Zwei gute Tests warten zum Abschluss - St. Martin biegt in Zielgerade der Vorbereitung ein

Nach gutem Start in den Herbst riss bei SC St. Martin im Laufe der Hinrunde der Faden und der Verein beendete die erste Saisonhälfte mit elf Punkten auf Rang 10 der Gebietsliga Nordwest/Waldviertel. Im Torabschluss will man sich im Frühjahr effizienter präsentieren, der Klassenerhalt wurde als Ziel ausgegeben. Im Kader kam es in der Winterpause nur zu sehr wenigen Änderungen, Richard Jicinsky wechselte zu Asparn/Zaya, dafür wurde mit Norbert Kerek ein routinierter Spieler aus Ungarn verpflichtet. Kurz vor Ende der Übertrittszeit kam es zu einem zweiten Zugang, Damir Seferaj stößt von Wolfsthal als Kaderergänzung zur Mannschaft, der Defensivakteur kann als Innenverteidiger oder 6er auflaufen.

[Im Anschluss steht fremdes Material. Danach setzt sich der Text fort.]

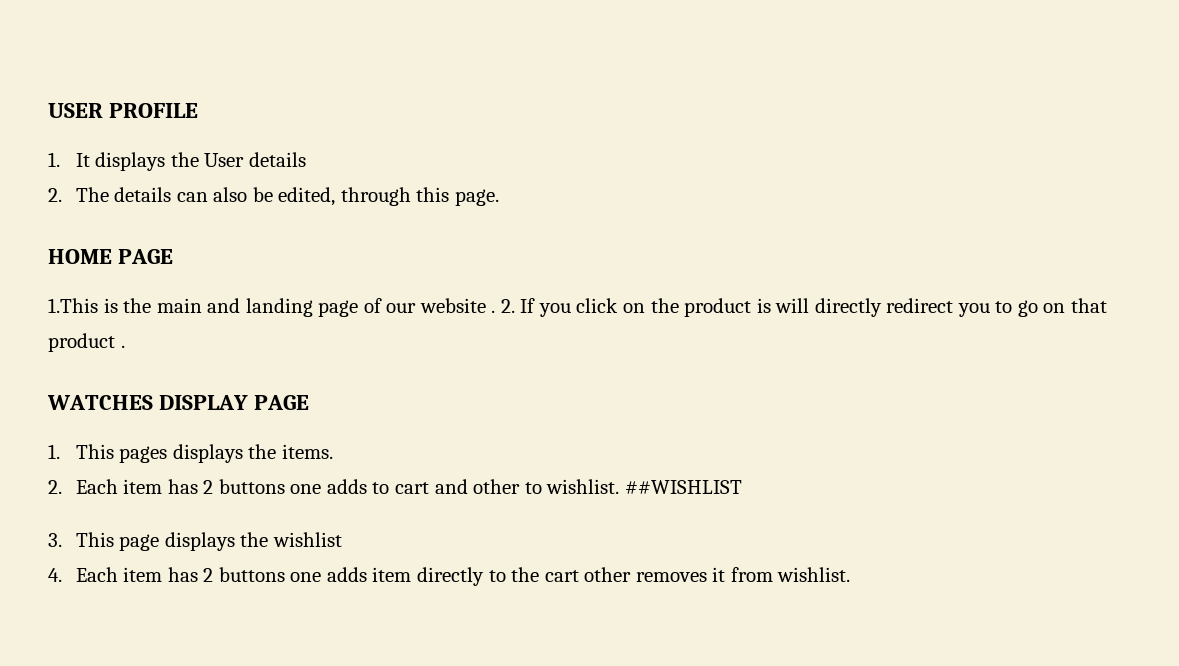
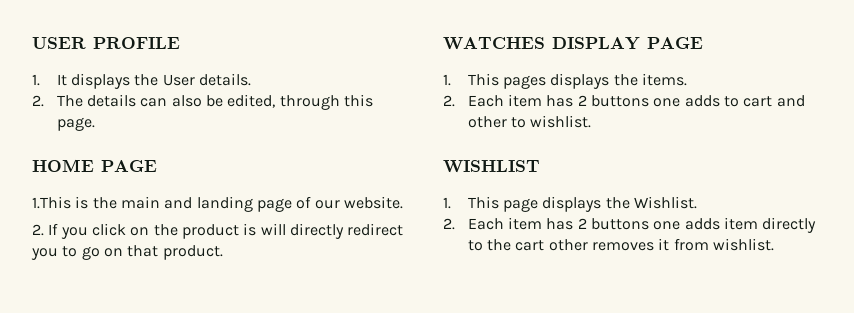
[248,152,306,167] details -> [199,73,252,86] details.
[419,298,496,313] website . -> [343,196,403,209] website. //
[48,333,125,352] product . -> [162,245,223,260] product.
[624,480,742,494] [48,533,62,547] ##WISHLIST // 3. -> [443,160,540,173] [443,197,451,209] // WISHLIST // 1.
[272,532,342,547] [48,568,62,582] wishlist // 4. -> [634,196,698,209] [443,218,455,230] Wishlist. // 2.

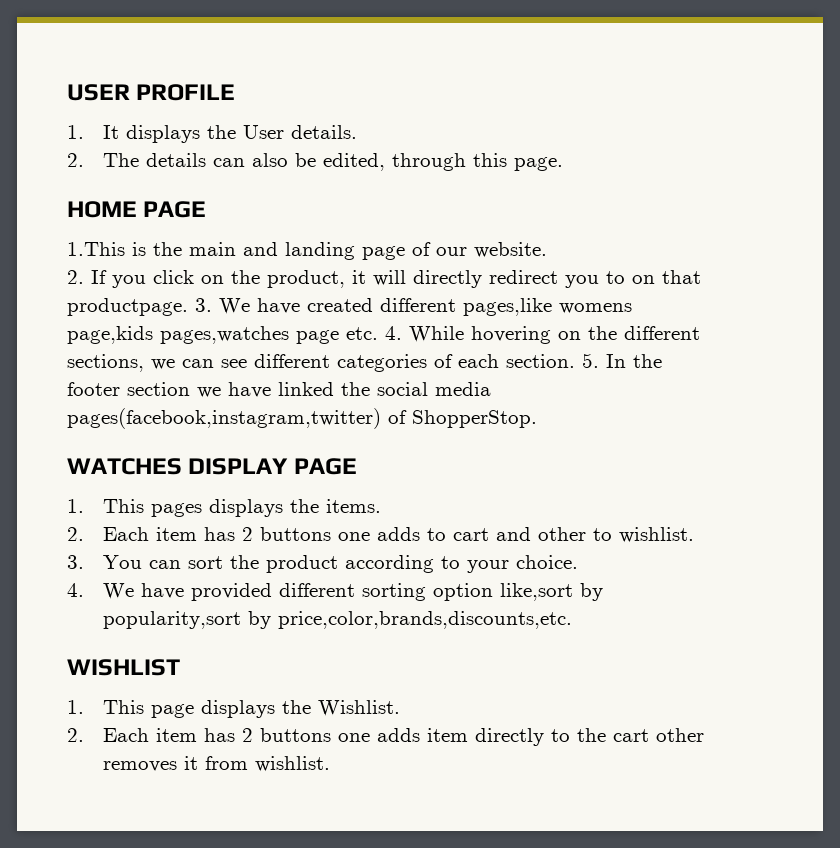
[181,223,257,239] product is -> [267,270,366,288] product, it
[81,246,100,260] go -> (625, 277) none
[162,245,223,260] product. -> [67,298,632,316] [67,326,700,344] [67,353,662,372] [67,382,491,398] [67,408,537,429] productpage. 3. We have created different pages,like womens page,kids pages,watches page etc. 4. While hovering on the different sections, we can see different categories of each section. 5. In the footer section we have linked the social media pages(facebook,instagram,twitter) of ShopperStop.
(592, 121) none -> [67,555,578,573] [67,583,603,601] [102,611,572,629] // 3. You can sort the product according to your choice. // 4. We have provided different sorting option like,sort by popularity,sort by price,color,brands,discounts,etc.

Vier Spieler fehlten beim letzten Test

Am 18. Jänner startete St. Martin in die Vorbereitung, Sektionsleiter Klaus Peter Kirschbaum fasst die letzten Wochen noch einmal zusammen: "Es war ein wenig durchwachsen, wir haben gut angefangen, der Trainingseifer hat absolut gepasst und mit Neuzugang Norbert Kerek sind wir zufrieden, er ist ein guter Fußballer und wird uns helfen. Auch die ersten Tests waren gut, am Schluss wurde es etwa schwieriger, verletzungsbedingt und aus beruflichen Gründen haben mehrere Spieler gefehlt. Die letzte Partie gegen Litschau haben wir 1:6 verloren, dabei haben aber vier wichtige Spieler bei uns gefehlt und der Gegner war spritziger."

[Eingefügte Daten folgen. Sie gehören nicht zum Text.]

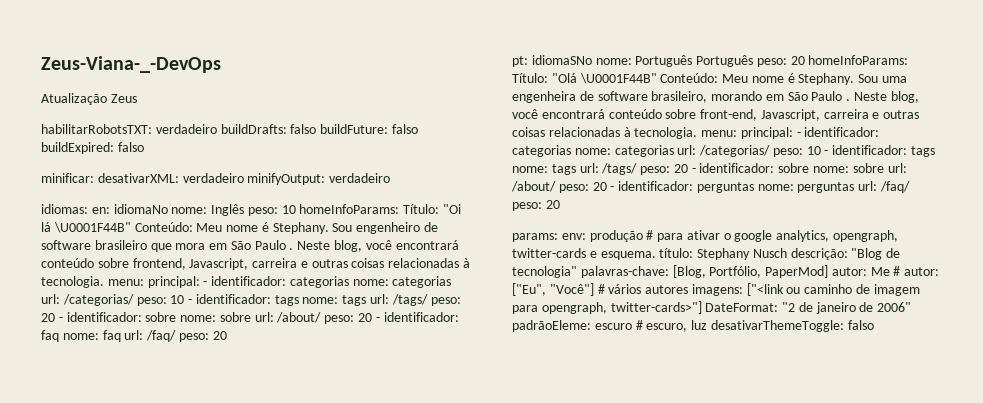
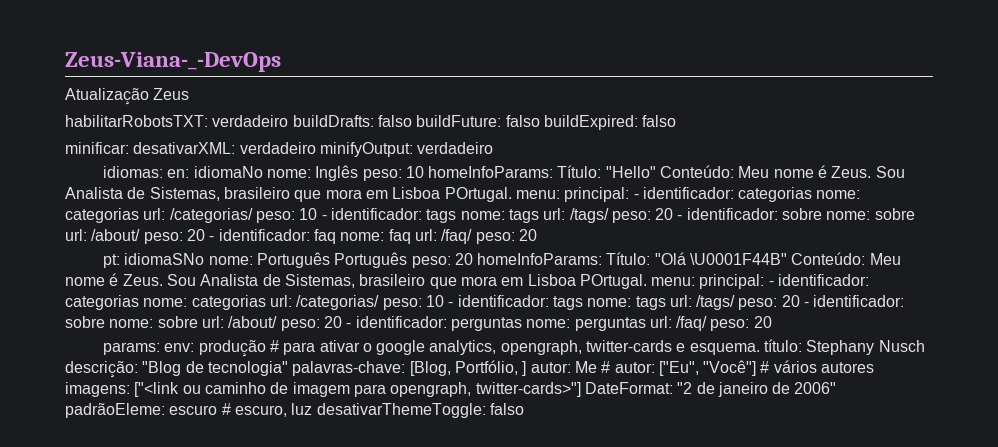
[443,204,462,214] [41,222,439,234] [41,240,459,252] [41,258,471,270] [41,276,104,288] "Oi lá \U0001F44B" Conteúdo: Meu nome é Stephany. Sou engenheiro de software brasileiro que mora em São Paulo . Neste blog, você encontrará conteúdo sobre frontend, Javascript, carreira e outras coisas relacionadas à tecnologia. -> [605,165,905,178] [65,187,512,202] "Hello" Conteúdo: Meu nome é Zeus. Sou Analista de Sistemas, brasileiro que mora em Lisboa POrtugal.
[798,73,908,85] [512,91,919,103] [512,109,920,121] [512,127,698,139] Stephany. Sou uma engenheira de software brasileiro, morando em São Paulo . Neste blog, você encontrará conteúdo sobre front-end, Javascript, carreira e outras coisas relacionadas à tecnologia. -> [122,274,647,289] Zeus. Sou Analista de Sistemas, brasileiro que mora em Lisboa POrtugal.
[765,265,829,278] PaperMod] -> [522,361,527,376] ]

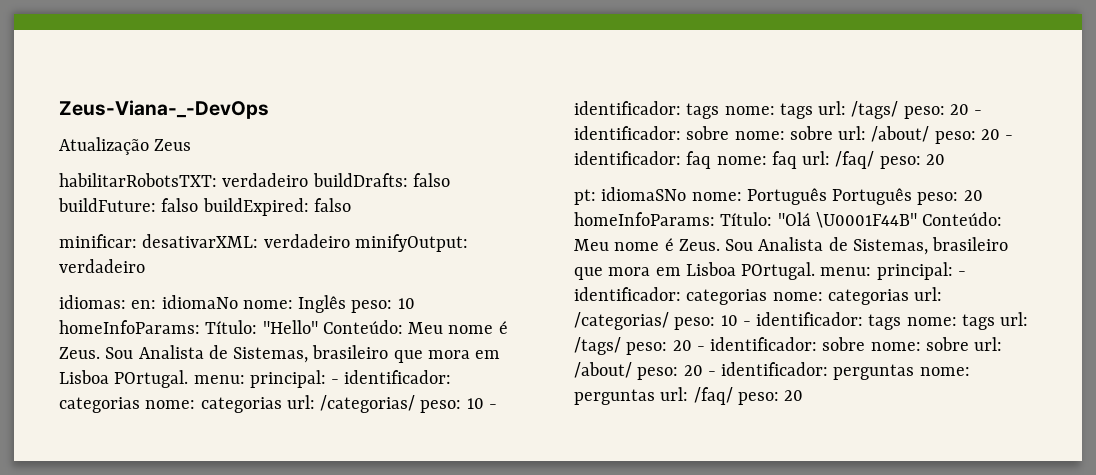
[102,339,925,357] [65,360,875,378] [65,382,837,397] [65,403,524,418] // params: env: produção # para ativar o google analytics, opengraph, twitter-cards e esquema. título: Stephany Nusch descrição: "Blog de tecnologia" palavras-chave: [Blog, Portfólio, ] autor: Me # autor: ["Eu", "Você"] # vários autores imagens: ["<link ou caminho de imagem para opengraph, twitter-cards>"] DateFormat: "2 de janeiro de 2006" padrãoEleme: escuro # escuro, luz desativarThemeToggle: falso -> (804, 395) none

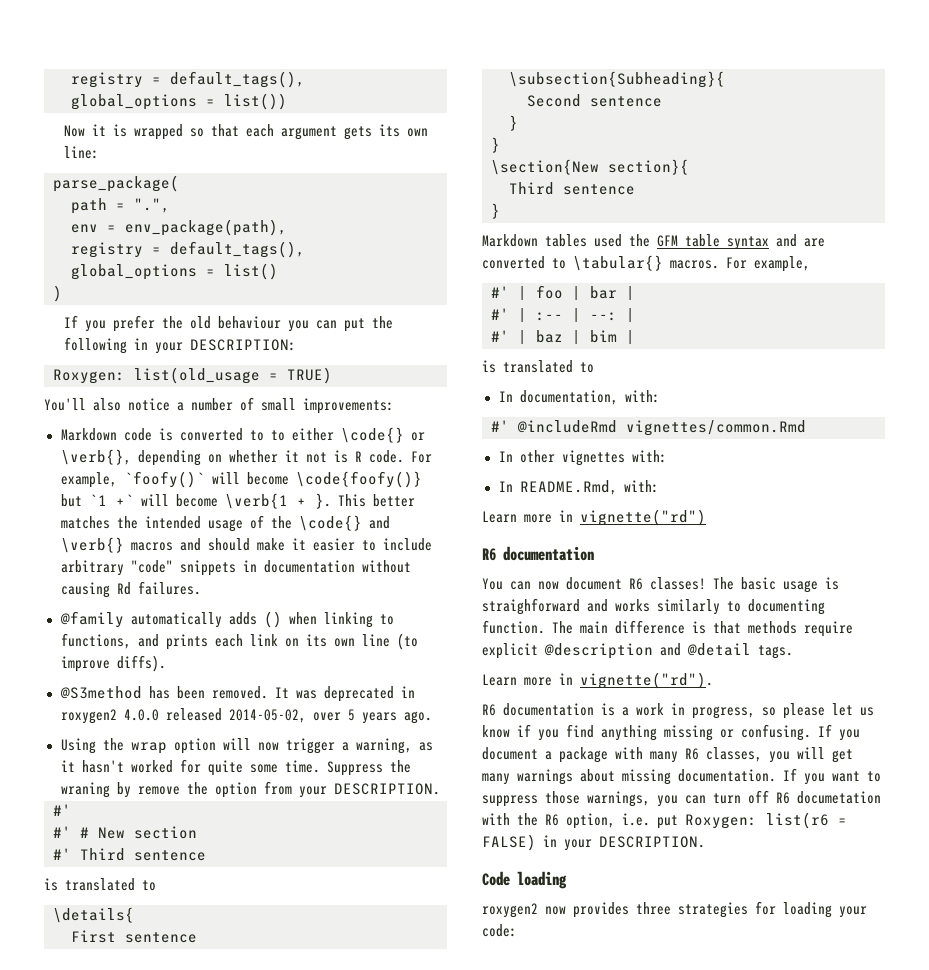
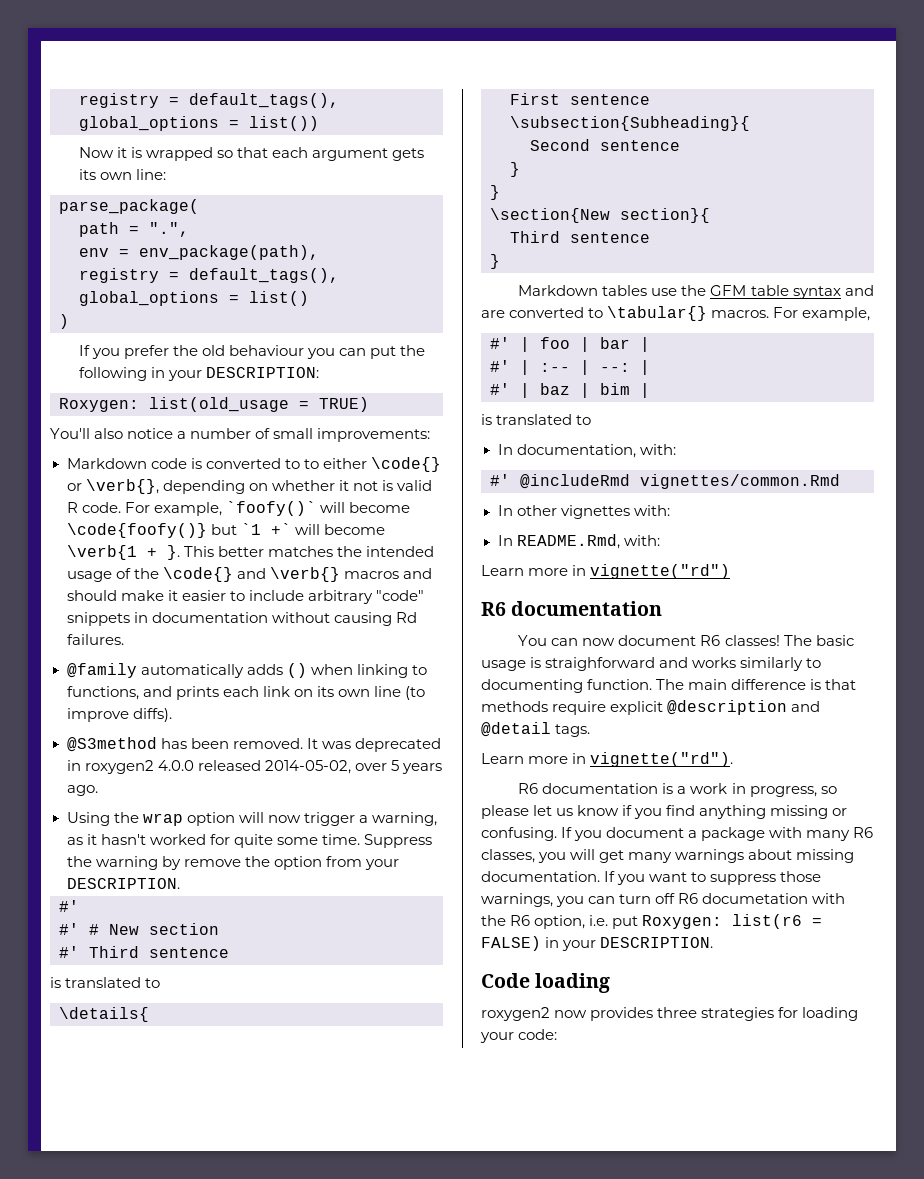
(348, 456) none -> [396,480,432,491] valid
[60,782,110,798] wraning -> [95,856,158,870] warning
[594,234,622,247] used -> [651,288,678,296] use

Tomas Strasak zeigte sich in den ersten Vorbereitungsspielen in ausgezeichneter Form, hatte allerdings Knieprobleme und wurde zwei Spiele geschont, er ist mittlerweile wieder voll dabei. Nun sind noch zwei Testspiele bis zum Start ins Frühjahr zu spielen, dabei hofft St. Martin, wieder mit der kompletten Mannschaft antreten zu können. Am Sonntag trifft der Tabellenzehnte auf St. Oswald, nächste Woche am Samstag spielt St. Martin beim letzten Probegalopp gegen Amaliendorf. "Es sind zum Schluss zwei gute Gegner und wir hoffen vollzählig zu sein, wenn das Wetter weiter so mitspielt, können wir diese beiden Partien daheim auf dem eigenen Platz austragen", blickt Kirschbaum optimistisch auf die letzten Wochen vor dem Rückrundenstart.